Fizdale, however, did nothing to turn that basket of players into a respectable team. There are very legitimate reasons for him to be chopped by management — Fizdale did not develop a team identity on either end of the floor, his rotations were head-scratching, and his team seemed listless and disinterested. The Knicks are 4-18, are losers of eight straight, have not been competitive, were blown out by 37+ their last two games, and the Knicks are a team on its way to a seventh consecutive season without a trip to the playoffs, making it 13 out of 16 seasons the Knicks have been home for the postseason.

The Knicks have had 12 coaches in the past 20 years — not exactly a sign of stability and organizational direction. There were good men in that mix. Mike D’Antoni has success in Phoenix before he was in New York, and after he left he has had it in Houston, but the Knicks brought him in and then didn’t build a roster to fit his run-and-gun style. He lasted three-and-a-half seasons, which is the longest tenure of any coach in the Dolan era. Mike Woodson had success in Atlanta (and got the Knicks to the playoffs a couple of times, including the second round once).

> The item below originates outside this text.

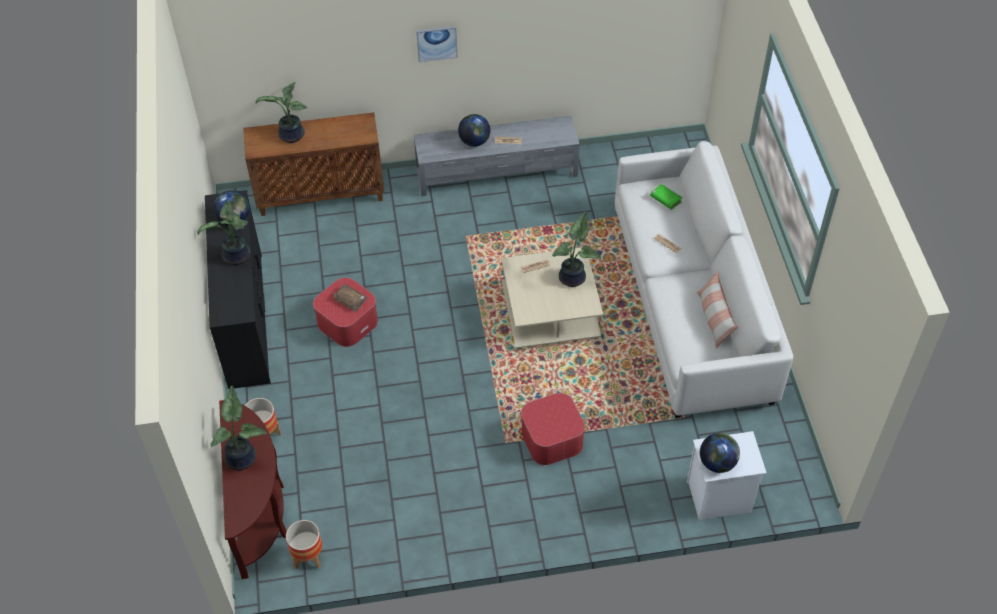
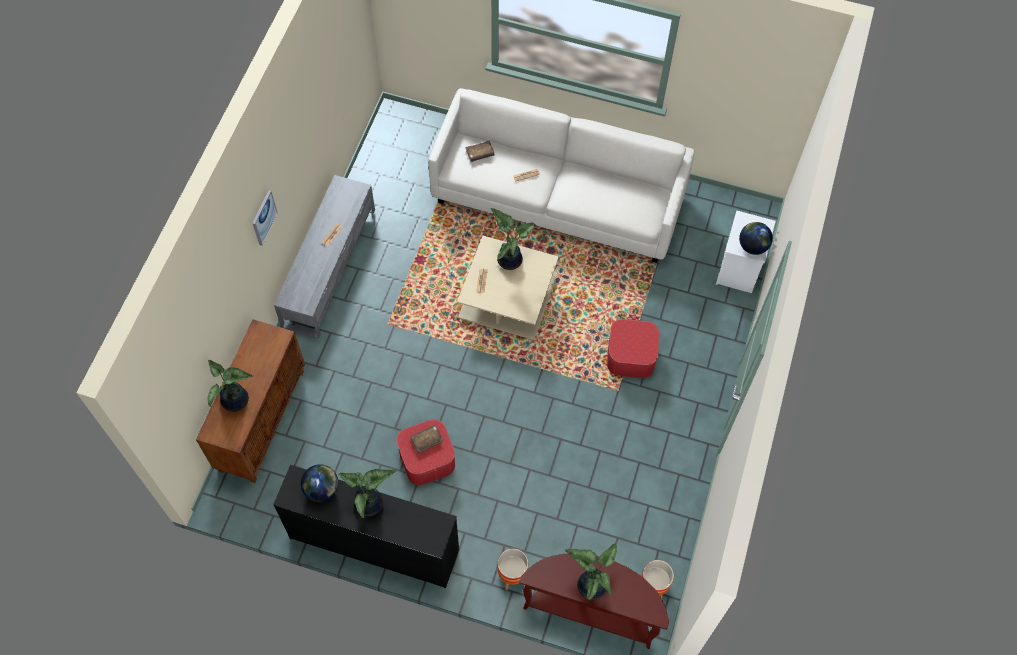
camera: 65 degrees left, 10 degrees up
(474, 141) = (315, 260): globe -> none
(665, 200) = (480, 154): green book -> brown book
(714, 318) = (616, 182): pillow -> none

Larry Brown and Lenny Wilkins are both in the Hall of Fame as coaches.

Yet the organization struggled through all of them. Dolan remains the one constant. We all know what the problem is, but we also know he’s not going to sell the team (maybe spin it off with the Rangers and the rest of Madison Square Garden into its own company, but that’s different from giving it up). There is a status that comes with owning the Knicks in New York City, and Dolan is not going to give up that spotlight.

Knicks fans can hope that a new executive is brought in and is given the real power to clean house — but past candidates for team president who asked for that power did not get the job. Plus, Perry and Mills (like Fizdale) have more than a year left on their contract, Dolan trusts Mills, so expecting a change may be unrealistic.

Until there is a change in how the Knicks are run, whoever is hired to be the head coach will ultimately fall into the pattern of all the coaches before him (or her). The pattern is set. Only Dolan can break it.